_Your goal_
In the entries below, find the lines that contain the word "AperFunction" and copy them.

_Raw data_

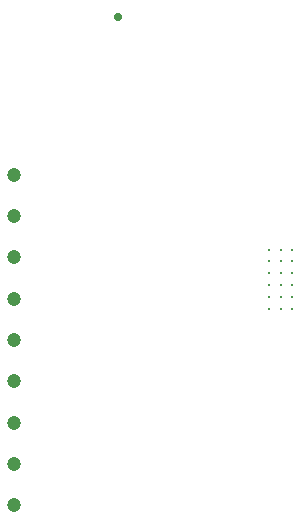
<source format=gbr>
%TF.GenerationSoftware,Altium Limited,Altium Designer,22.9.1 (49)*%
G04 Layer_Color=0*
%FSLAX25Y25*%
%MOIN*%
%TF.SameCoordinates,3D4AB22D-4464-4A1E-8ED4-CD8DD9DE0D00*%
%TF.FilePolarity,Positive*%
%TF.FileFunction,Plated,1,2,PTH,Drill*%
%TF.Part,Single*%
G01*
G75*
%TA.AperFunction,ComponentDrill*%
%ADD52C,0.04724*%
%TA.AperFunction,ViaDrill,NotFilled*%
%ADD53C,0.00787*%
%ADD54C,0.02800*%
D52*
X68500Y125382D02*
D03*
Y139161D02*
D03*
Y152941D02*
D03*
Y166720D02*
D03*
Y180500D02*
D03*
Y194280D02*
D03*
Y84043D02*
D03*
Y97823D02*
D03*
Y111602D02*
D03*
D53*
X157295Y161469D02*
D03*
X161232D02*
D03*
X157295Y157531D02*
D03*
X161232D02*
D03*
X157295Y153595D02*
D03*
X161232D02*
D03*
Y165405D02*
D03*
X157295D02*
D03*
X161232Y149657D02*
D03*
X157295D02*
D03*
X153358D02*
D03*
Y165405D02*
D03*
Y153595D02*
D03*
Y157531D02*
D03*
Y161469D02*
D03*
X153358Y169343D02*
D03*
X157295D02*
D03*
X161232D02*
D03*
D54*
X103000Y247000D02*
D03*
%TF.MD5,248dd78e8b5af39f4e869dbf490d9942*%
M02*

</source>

_Solution for this task_
%TA.AperFunction,ComponentDrill*%
%TA.AperFunction,ViaDrill,NotFilled*%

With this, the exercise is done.